[705]: Voici, par exemple, le Roi travesti en vulgaire escamoteur: «Tenez, messieurs, dit-il, voici trois muscades: la première s'appelle Juillet, la seconde Révolution, et la troisième Liberté. Je prends la Révolution qui était à gauche, je la mets à droite; ce qui était à droite, je le mets à gauche. Je fais un micmac auquel le diable ne comprend goutte, ni vous non plus: je mets tout cela sous le gobelet du juste milieu, et avec un peu de poudre de non-intervention, je dis passe, impasse et contre-passe... Tout est passé, messieurs; pas plus de Liberté et de Révolution que dessus ma main... À un autre, messieurs.»

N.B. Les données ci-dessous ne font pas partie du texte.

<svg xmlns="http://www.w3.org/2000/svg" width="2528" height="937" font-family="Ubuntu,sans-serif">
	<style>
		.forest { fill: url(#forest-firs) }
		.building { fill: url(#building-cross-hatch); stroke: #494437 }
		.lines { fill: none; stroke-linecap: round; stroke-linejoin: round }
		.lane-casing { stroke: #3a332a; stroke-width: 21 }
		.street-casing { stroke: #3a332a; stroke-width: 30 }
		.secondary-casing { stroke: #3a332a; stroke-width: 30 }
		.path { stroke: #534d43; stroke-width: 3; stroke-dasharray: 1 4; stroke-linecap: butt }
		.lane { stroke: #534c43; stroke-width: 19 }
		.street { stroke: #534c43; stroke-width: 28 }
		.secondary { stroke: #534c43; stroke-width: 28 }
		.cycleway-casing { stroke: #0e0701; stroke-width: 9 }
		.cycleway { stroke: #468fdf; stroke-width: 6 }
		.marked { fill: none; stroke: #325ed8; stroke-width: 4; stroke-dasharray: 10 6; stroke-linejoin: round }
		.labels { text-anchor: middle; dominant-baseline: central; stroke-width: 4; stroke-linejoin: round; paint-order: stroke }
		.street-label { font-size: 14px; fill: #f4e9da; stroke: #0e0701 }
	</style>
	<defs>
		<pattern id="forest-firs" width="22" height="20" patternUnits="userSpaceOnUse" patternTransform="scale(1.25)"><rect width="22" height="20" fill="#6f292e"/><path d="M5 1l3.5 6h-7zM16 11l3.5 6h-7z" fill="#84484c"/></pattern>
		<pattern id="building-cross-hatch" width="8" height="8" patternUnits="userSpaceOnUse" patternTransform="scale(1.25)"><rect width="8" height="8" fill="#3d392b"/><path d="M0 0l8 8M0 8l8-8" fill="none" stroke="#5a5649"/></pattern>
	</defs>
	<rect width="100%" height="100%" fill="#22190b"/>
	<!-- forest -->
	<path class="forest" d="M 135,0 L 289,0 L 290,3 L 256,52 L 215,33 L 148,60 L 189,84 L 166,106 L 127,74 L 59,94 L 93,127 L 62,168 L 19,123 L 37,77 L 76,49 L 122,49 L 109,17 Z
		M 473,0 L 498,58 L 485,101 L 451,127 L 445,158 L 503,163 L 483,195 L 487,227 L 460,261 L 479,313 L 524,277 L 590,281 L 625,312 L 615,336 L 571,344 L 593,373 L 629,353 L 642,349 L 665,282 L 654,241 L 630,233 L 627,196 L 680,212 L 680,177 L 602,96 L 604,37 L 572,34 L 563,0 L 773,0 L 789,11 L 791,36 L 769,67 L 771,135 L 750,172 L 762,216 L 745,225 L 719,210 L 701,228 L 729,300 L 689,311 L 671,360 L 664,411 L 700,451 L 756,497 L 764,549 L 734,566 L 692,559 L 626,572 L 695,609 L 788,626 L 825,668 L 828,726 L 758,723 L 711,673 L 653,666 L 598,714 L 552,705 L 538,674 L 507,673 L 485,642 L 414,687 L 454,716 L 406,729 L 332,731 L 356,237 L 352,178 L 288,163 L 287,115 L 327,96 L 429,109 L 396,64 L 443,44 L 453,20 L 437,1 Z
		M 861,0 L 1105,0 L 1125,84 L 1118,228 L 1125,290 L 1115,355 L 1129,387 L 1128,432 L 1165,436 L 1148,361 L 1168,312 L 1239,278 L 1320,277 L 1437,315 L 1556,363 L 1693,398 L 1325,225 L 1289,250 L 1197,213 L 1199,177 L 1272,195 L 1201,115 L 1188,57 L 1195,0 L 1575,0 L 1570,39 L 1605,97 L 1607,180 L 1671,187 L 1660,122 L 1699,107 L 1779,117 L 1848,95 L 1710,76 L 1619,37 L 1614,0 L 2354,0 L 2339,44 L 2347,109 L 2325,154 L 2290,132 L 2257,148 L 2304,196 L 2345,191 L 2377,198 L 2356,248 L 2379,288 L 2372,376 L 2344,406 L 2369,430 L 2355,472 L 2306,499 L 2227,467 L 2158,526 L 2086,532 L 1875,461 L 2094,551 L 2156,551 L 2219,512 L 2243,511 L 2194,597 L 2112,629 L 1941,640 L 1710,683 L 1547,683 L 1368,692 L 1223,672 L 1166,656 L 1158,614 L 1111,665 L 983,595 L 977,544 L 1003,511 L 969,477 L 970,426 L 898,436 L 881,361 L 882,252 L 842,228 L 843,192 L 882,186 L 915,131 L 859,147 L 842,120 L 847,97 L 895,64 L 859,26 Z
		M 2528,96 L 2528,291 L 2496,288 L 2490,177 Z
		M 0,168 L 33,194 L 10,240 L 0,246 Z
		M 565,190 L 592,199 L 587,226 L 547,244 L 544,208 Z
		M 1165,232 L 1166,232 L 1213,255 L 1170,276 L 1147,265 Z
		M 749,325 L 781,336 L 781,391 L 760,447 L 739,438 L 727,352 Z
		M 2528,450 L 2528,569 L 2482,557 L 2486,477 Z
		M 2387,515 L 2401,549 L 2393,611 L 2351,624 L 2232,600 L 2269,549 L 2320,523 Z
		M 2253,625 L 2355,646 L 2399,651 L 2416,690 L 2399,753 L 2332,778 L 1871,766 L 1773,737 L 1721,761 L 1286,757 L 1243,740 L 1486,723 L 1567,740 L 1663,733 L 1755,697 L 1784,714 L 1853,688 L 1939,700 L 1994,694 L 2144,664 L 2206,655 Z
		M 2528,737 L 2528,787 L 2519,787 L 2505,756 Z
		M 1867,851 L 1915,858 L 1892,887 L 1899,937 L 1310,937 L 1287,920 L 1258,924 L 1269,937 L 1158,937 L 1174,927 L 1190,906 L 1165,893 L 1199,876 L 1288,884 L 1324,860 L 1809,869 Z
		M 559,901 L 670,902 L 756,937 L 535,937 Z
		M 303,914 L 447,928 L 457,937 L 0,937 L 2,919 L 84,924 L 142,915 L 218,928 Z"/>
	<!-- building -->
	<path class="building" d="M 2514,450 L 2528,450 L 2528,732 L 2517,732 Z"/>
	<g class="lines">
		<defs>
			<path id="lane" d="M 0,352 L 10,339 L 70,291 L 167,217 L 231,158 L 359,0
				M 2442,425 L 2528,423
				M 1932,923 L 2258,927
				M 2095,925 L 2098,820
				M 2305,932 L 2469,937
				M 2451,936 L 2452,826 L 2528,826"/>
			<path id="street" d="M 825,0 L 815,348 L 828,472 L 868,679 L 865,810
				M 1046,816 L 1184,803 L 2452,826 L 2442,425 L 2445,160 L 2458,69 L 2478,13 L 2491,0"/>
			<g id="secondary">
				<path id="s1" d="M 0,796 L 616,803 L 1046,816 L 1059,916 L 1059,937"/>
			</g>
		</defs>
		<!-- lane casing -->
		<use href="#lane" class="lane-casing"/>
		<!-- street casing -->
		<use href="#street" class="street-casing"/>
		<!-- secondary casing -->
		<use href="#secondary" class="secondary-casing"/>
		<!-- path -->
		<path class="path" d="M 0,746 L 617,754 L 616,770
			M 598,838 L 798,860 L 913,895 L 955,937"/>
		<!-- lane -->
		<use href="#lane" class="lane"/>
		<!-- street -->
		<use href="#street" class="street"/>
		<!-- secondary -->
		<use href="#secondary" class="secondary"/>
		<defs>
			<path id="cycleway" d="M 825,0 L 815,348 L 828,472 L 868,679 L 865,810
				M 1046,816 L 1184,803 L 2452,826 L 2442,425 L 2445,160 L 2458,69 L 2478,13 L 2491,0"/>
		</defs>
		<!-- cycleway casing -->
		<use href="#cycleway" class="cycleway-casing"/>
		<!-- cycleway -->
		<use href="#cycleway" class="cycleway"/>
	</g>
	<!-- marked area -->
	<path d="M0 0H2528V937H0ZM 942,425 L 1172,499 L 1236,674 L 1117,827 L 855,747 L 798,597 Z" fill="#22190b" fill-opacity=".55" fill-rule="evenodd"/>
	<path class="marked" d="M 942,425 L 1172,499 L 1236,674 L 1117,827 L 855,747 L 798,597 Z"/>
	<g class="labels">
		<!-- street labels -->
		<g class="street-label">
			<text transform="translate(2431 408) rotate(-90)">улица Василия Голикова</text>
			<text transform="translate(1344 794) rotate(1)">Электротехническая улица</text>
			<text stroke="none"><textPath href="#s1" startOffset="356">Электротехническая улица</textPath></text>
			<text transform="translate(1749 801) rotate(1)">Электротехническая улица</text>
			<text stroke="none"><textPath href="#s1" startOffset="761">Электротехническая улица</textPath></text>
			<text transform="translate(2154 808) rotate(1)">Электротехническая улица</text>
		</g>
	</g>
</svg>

[706]: Le Roi, par exemple, se fait tirer les cartes: «Ton jeu, lui dit le sorcier, m'annonce qu'une femme brune que tu as épousée en juillet, et avec laquelle tu veux divorcer, te causera bien du désagrément. Le public te donnera tort; il s'ensuivra beaucoup de querelles; tu feras une perte considérable d'argent, à laquelle tu seras très-sensible, et tu entreprendras un grand voyage

[707]: On avait imaginé que le toupet et les épais favoris du Roi lui donnaient quelque ressemblance avec une poire. Philipon exploita cette prétendue découverte avec une insolente persistance.

[708]: Mémoires d'Odilon Barrot, t. I, p. 600.

[709]: Abdication du roi Louis-Philippe, racontée par lui-même et recueillie par M. Edouard Lemoine.

[710]: M. Odilon Barrot l'a avoué lui-même dans ses Mémoires. «Il faut le reconnaître, a-t-il dit, notre opposition n'avait encore ni discipline ni programme politique bien déterminé. Elle se décidait presque toujours par l'impression irréfléchie du moment.»

[711]: L'un des républicains d'alors, M. Sarrans, confessait «la puissance de l'impression douloureuse que le mot de république avait laissée en France, et l'effroi que ce nom inspirait encore aux contemporains de la Terreur et aux fils des nombreuses victimes qui avaient péri sous son règne». Puis, après avoir rappelé quels «affreux souvenirs assiégeaient toutes les imaginations», il ajoutait: «Voilà, il faut en convenir, ce qui, par une prévention aussi ridicule qu'injuste, et par une confusion déplorable de la république avec les excès auxquels elle servit de prétexte, avait laissé dans les cœurs une aversion prononcée pour cette dénomination gouvernementale.» M. Arago, dans un entretien qu'il avait avec le Roi, en 1832, rappelait qu'en 1830, les républicains s'étaient «soumis». «Ils avaient été forcés de convenir, disait-il, car c'était alors l'opinion à peu près unanime de la capitale et des départements, que des institutions purement républicaines jetteraient dans le pays d'inépuisables germes de discorde, dont les étrangers ne manqueraient pas de profiter pour nous attaquer.»—Nous avions déjà constaté ce discrédit et cette impopularité de la république en 1815, lorsque la Chambre des représentants avait délibéré sur le gouvernement qu'il convenait de donner à la France. (Voyez le Parti libéral sous la Restauration, p. 141.)

[712]: Ainsi M. Thiers avait dit, dans la proclamation où il lançait l'idée de la dynastie nouvelle: «La république nous exposerait à d'affreuses divisions; elle nous brouillerait avec l'Europe.»

[713]: Le National disait: «La république, qui a tant d'attraits pour les cœurs généreux, nous a mal réussi il y a trente ans»; et, un autre jour, parmi les écueils qu'on avait à éviter, il plaçait «l'utopie républicaine qui peut nous rejeter dans les folies de Babeuf». Le Globe: «La république n'a qu'un défaut, c'est de n'être pas jugée possible en France; peut-être un jour le deviendra-t-elle; peut-être est-elle le gouvernement définitif vers lequel tendent les nations; mais son siècle n'est pas venu.»

[714]: Béranger écrivait, le 19 août 1830: «Quoique républicain et l'un des chefs du parti, j'ai poussé tant que j'ai pu au duc d'Orléans. Cela m'a même mis en froid avec quelques amis.» Il disait aussi à cette époque, en parlant de la république: «Je ne veux pas qu'on nous donne, encore une fois, ce fruit trop vert»; il désirait qu'auparavant on «usât» la monarchie.